Skip all pictures. Write out the data below from its first line through the line that contains "352 317 154.9".
================
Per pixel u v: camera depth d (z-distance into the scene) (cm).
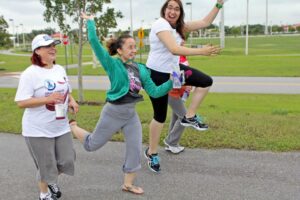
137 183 516
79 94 1334
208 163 582
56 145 436
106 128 477
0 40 3856
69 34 1409
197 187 499
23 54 6806
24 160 615
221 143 658
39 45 409
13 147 685
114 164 589
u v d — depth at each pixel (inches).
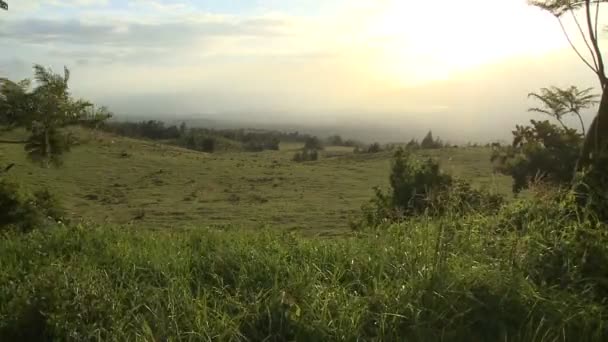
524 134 650.2
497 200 339.0
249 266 193.9
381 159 2041.1
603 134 313.0
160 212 1050.1
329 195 1293.1
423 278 171.0
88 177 1443.2
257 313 156.3
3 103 376.2
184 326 154.3
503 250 194.9
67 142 407.8
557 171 603.2
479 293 163.9
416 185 540.1
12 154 1418.6
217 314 157.1
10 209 385.7
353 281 179.9
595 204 211.2
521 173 629.9
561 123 645.9
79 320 153.6
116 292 175.6
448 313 157.5
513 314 158.1
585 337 153.5
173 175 1588.3
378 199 610.9
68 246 244.4
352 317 154.9
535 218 218.4
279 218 941.8
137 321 155.3
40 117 383.9
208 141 3186.5
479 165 1519.4
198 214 1023.0
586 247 182.5
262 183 1528.1
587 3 372.2
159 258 209.5
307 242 236.5
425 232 217.3
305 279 178.5
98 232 276.7
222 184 1498.5
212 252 217.0
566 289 170.1
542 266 181.8
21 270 202.4
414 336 149.9
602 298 169.0
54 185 1288.1
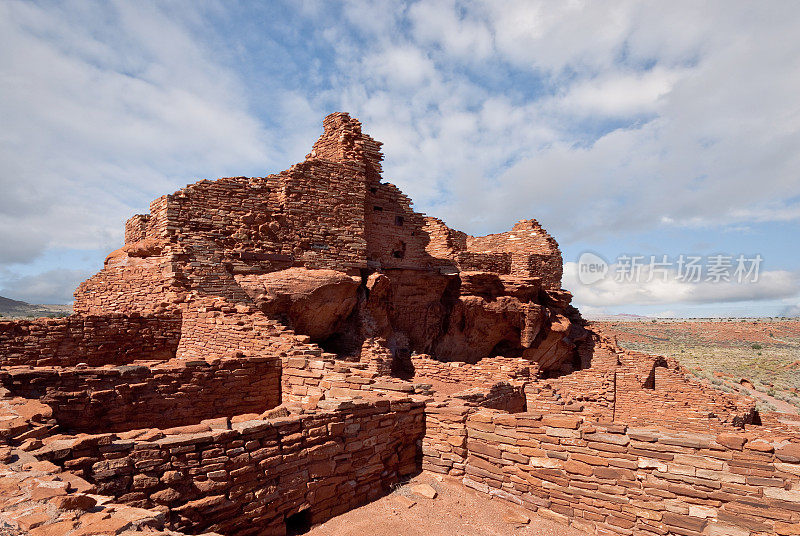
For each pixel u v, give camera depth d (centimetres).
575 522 762
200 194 1856
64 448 532
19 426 579
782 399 3462
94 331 1377
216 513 631
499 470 869
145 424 970
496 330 2850
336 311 2047
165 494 588
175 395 1027
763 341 9344
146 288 1717
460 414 942
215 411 1102
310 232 2134
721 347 8394
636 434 734
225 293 1739
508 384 1538
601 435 765
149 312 1512
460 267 2967
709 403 1836
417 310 2664
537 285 3020
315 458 768
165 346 1535
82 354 1348
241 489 662
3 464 475
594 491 754
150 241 1795
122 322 1441
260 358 1208
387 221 2594
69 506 402
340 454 811
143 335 1486
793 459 616
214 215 1877
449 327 2755
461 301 2741
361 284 2281
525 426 853
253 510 670
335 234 2211
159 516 441
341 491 802
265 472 695
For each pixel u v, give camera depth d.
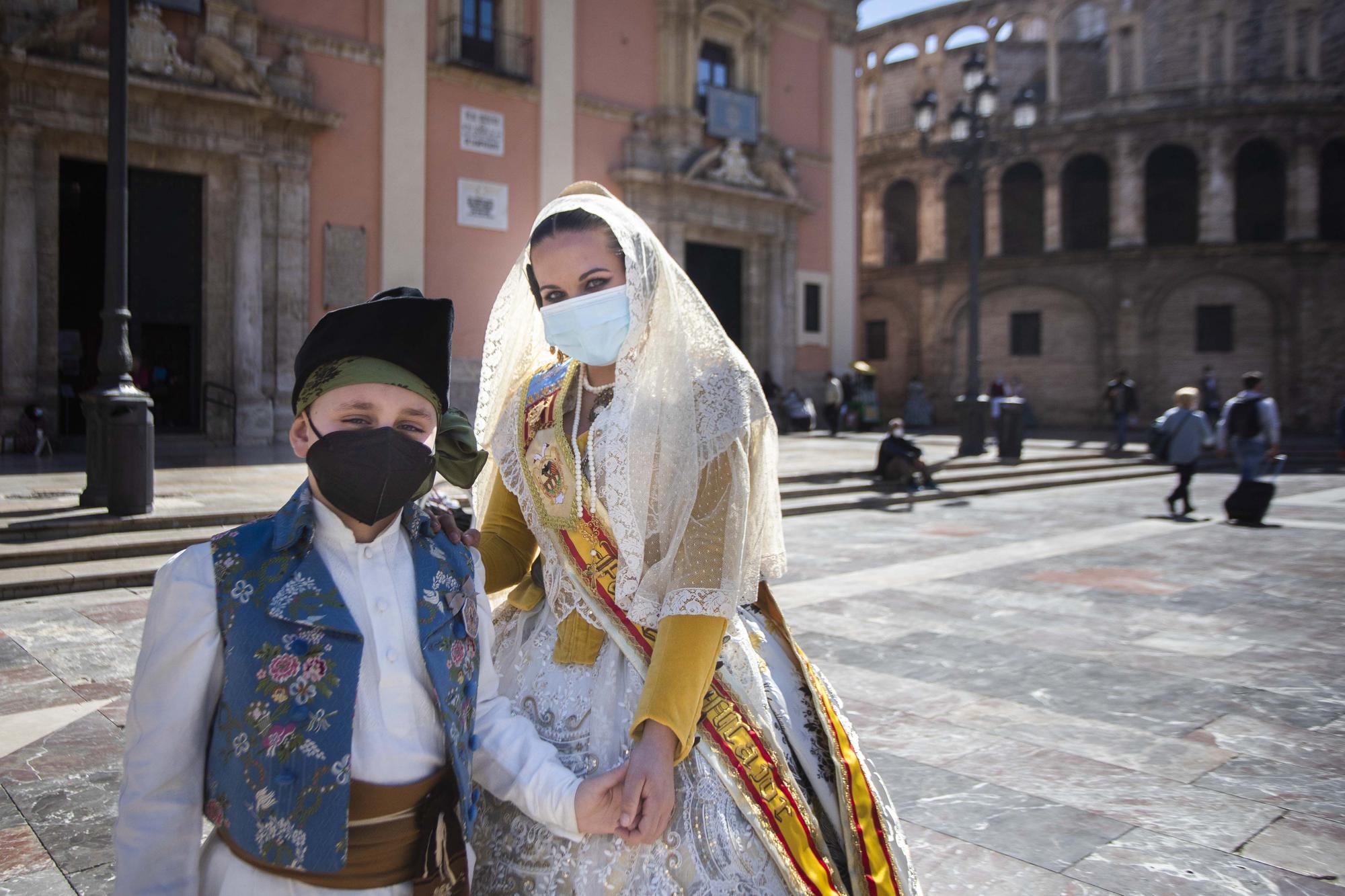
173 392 15.25
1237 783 3.10
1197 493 12.91
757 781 1.54
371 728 1.32
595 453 1.62
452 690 1.38
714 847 1.48
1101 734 3.56
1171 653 4.69
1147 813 2.87
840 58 23.52
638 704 1.49
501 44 17.69
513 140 17.78
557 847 1.50
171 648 1.26
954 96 30.17
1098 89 29.44
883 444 12.10
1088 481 14.36
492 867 1.58
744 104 20.97
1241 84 26.39
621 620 1.61
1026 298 28.41
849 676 4.29
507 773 1.50
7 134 13.02
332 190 15.75
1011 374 28.58
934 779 3.13
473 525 1.89
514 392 1.89
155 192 14.55
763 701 1.64
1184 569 7.05
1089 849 2.63
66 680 4.12
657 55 19.92
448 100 16.98
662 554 1.56
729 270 21.78
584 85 18.84
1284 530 9.26
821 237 23.25
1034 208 29.72
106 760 3.22
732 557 1.51
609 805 1.43
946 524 9.60
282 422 15.20
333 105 15.72
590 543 1.65
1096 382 27.58
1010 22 29.52
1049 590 6.23
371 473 1.26
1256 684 4.20
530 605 1.83
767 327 22.08
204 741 1.30
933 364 29.39
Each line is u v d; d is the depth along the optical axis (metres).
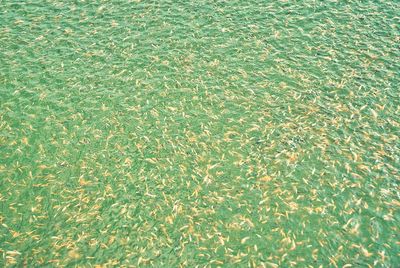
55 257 18.91
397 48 29.61
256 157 23.03
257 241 19.34
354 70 28.11
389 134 23.88
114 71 28.69
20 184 21.98
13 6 34.78
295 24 32.25
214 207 20.78
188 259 18.81
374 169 22.09
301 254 18.78
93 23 32.88
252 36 31.25
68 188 21.78
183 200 21.12
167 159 23.09
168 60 29.48
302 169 22.31
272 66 28.73
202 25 32.47
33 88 27.52
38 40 31.28
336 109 25.53
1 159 23.23
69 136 24.47
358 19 32.44
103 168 22.73
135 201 21.12
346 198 20.86
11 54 30.08
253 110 25.75
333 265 18.33
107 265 18.62
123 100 26.64
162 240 19.52
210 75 28.23
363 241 19.11
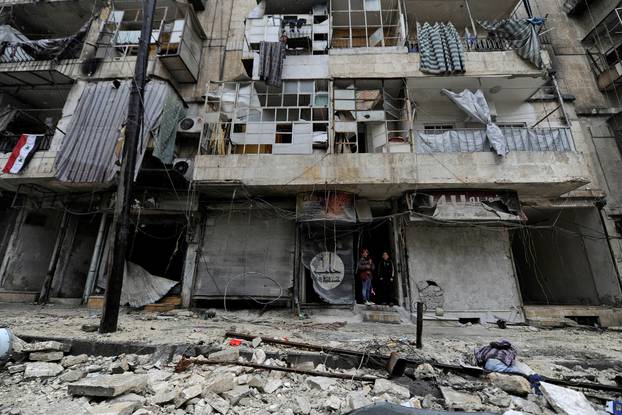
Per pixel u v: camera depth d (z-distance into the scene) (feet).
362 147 35.94
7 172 31.17
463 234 33.22
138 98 22.22
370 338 20.77
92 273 33.81
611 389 13.52
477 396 12.80
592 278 35.06
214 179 29.91
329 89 32.68
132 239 37.81
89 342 16.92
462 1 38.37
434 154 29.68
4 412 10.41
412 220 30.53
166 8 37.70
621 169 35.94
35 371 13.44
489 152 29.55
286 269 32.73
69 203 36.52
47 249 39.58
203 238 34.17
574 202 34.96
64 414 10.24
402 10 38.75
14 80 35.06
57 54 35.42
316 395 12.64
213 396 11.53
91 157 30.12
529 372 14.61
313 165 29.94
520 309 30.89
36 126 38.86
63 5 40.91
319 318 29.40
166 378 13.39
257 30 36.45
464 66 31.96
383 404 9.97
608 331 27.89
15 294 35.14
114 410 9.81
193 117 37.22
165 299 32.40
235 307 33.24
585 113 37.99
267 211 34.32
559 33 42.75
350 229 33.22
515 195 30.42
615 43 39.88
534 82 33.40
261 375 14.17
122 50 36.17
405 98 32.14
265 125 32.24
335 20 38.83
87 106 31.99
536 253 43.34
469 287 31.55
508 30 33.86
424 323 29.94
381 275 32.78
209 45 42.50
================
◆ **Solution**:
Per pixel u v: camera depth d (z-distance into the scene) (cm).
137 183 516
79 94 1334
208 163 582
56 145 436
106 128 477
0 40 3856
69 34 1409
197 187 499
23 54 6806
24 160 615
221 143 658
39 45 409
13 147 685
114 164 589
u v d — depth at each pixel (inches).
524 134 650.2
497 200 339.0
249 266 193.9
381 159 2041.1
603 134 313.0
160 212 1050.1
329 195 1293.1
423 278 171.0
88 177 1443.2
257 313 156.3
3 103 376.2
184 326 154.3
503 250 194.9
67 142 407.8
557 171 603.2
479 293 163.9
416 185 540.1
12 154 1418.6
217 314 157.1
10 209 385.7
353 281 179.9
595 204 211.2
521 173 629.9
561 123 645.9
79 320 153.6
116 292 175.6
448 313 157.5
513 314 158.1
585 337 153.5
173 175 1588.3
378 199 610.9
68 246 244.4
352 317 154.9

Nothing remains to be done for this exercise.